Having someone help you with the franchise financing details is crucial and beneficial. If your franchisor doesn’t know of a lender, then do look for lenders who have experience with franchise financing. The lender should have dealt with franchises of lower budget as well besides larger franchise operations; this is particularly important when you are purchasing a smaller business. To be precise, it’s better to make sure that the lender has dealt with franchises under 1 Lac INR. Some lenders have only financed larger operations that cost in lacs. So, it’s better when the lender knows to handle franchise of both lower and high budgets.

If you have fair amount of debt already, and you want to finance for a franchise, you may want to pay off a large amount of that debt. No doubt that it can be good for some, but you need liquid capital in order to start your business, and paying off debt can significantly lower your liquidity. It is normal to have debt and lenders need to know that you have money available for this venture. Hence, though paying off a small portion to lower your total debt amount is good, you better not go overboard and sacrifice your capital for a lower debt amount.

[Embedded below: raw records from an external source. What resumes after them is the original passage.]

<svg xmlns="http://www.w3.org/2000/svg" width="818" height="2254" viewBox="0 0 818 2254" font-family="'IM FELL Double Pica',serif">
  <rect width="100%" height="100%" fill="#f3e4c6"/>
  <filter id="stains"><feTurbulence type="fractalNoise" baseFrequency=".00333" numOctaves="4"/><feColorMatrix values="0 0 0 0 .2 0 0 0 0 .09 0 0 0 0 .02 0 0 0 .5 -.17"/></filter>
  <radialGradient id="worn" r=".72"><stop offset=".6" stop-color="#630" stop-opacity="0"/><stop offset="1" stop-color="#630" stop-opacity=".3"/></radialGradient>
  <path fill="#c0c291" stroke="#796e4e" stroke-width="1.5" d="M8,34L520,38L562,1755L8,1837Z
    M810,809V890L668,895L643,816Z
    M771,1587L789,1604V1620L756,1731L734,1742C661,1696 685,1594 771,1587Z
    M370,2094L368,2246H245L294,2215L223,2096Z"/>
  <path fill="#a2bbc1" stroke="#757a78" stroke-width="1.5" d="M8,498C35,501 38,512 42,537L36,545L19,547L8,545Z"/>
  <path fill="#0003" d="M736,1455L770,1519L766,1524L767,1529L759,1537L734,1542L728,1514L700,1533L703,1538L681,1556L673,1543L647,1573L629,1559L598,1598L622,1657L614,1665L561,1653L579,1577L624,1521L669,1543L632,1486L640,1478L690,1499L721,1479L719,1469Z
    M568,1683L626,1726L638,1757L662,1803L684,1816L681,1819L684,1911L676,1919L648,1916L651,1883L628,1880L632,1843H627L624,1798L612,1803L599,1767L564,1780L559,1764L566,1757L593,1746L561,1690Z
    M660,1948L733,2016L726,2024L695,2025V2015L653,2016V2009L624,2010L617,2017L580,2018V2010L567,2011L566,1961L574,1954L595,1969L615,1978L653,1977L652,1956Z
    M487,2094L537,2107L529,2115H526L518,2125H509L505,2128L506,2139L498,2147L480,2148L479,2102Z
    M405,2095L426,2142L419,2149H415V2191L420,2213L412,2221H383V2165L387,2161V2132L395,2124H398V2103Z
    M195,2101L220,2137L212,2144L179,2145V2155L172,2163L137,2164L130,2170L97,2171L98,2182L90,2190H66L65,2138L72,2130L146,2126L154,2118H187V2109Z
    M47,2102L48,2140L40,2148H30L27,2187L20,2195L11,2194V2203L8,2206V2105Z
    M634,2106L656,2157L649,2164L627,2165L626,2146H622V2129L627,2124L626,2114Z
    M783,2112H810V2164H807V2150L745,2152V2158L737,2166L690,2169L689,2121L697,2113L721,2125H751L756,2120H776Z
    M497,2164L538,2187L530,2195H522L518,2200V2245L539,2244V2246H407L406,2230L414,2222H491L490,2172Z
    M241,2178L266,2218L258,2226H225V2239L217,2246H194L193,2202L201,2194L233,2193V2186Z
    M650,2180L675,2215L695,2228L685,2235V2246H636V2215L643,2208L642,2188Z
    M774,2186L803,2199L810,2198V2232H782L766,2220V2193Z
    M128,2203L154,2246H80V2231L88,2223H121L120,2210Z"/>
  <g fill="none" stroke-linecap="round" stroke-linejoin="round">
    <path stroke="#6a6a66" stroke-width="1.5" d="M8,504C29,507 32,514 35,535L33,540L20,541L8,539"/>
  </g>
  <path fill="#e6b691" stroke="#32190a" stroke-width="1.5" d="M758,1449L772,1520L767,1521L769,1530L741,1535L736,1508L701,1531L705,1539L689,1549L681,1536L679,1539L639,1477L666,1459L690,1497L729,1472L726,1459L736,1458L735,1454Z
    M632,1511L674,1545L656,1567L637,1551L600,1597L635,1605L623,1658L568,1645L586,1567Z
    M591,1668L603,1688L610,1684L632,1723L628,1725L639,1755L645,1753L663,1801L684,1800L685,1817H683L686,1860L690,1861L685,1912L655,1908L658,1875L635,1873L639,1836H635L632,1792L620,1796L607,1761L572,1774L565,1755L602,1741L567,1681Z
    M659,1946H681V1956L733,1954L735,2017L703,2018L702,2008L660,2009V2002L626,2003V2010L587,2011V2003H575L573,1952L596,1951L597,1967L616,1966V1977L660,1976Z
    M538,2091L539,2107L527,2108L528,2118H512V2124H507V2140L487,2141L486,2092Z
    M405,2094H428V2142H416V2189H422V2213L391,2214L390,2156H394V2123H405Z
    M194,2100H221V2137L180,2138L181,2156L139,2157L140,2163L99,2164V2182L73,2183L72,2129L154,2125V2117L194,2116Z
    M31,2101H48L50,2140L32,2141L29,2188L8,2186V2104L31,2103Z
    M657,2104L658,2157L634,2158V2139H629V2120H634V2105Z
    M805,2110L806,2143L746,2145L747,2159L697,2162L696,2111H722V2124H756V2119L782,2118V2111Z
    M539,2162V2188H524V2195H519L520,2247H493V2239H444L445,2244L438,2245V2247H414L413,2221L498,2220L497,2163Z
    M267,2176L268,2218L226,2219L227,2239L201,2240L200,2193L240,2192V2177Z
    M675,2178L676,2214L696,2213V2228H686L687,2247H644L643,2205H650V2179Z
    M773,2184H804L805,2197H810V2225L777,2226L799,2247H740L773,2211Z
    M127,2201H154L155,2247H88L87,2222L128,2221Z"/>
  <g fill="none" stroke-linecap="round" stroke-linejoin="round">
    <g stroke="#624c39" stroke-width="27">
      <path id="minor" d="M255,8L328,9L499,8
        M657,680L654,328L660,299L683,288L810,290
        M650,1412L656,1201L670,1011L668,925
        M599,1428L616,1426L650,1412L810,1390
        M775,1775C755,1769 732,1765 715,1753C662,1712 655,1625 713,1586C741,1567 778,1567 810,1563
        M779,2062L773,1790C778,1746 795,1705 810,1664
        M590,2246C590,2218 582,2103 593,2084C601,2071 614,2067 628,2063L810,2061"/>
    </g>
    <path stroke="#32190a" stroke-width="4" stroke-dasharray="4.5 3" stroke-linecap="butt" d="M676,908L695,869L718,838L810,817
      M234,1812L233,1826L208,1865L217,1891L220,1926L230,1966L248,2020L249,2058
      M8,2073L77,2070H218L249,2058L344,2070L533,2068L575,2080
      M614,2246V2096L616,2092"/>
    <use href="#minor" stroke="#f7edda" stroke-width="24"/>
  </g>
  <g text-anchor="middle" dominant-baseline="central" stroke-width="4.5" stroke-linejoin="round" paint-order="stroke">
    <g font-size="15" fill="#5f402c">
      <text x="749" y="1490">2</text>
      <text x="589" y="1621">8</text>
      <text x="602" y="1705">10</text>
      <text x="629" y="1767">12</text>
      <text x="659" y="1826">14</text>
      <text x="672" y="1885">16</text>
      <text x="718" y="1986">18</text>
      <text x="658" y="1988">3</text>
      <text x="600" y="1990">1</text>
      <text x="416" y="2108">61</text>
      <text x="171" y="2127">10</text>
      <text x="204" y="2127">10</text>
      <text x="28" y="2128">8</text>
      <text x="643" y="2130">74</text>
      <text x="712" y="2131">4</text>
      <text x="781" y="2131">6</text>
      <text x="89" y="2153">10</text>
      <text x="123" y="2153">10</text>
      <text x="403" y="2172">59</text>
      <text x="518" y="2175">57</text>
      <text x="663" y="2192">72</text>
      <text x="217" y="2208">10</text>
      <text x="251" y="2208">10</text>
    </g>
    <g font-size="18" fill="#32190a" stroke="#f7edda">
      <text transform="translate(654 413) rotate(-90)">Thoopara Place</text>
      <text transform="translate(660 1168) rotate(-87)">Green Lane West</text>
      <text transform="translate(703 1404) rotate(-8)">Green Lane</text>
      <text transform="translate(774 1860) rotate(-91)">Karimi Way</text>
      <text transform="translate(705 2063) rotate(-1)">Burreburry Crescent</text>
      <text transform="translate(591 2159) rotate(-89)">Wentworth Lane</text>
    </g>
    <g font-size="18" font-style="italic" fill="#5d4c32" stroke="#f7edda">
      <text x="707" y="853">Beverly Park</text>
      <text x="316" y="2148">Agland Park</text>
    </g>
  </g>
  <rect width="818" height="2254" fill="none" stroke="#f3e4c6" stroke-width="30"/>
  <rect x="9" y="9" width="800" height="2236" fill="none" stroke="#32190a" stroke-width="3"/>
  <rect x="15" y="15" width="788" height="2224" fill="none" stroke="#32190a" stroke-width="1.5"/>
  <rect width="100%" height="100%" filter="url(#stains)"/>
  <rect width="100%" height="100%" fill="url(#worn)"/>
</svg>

Any lender will want to see a well-planned out business plan inclusive of a financial projections section, before they commit to funding. Most of the times, franchisors will provide outlines for business plans to help you get started. The information in the FDD will also help you in business planning.  It is fact that business may not scale-up rapidly as you like, which means your potential income steam may take very long to develop than you initially expect.

Lenders want to know that you are directly involved financially. Most of the lenders will require 10 to 20% down payment to show that you have a vested interest in the financial success of your future franchise. And obviously, it is all the better if you can put down more than the required amount.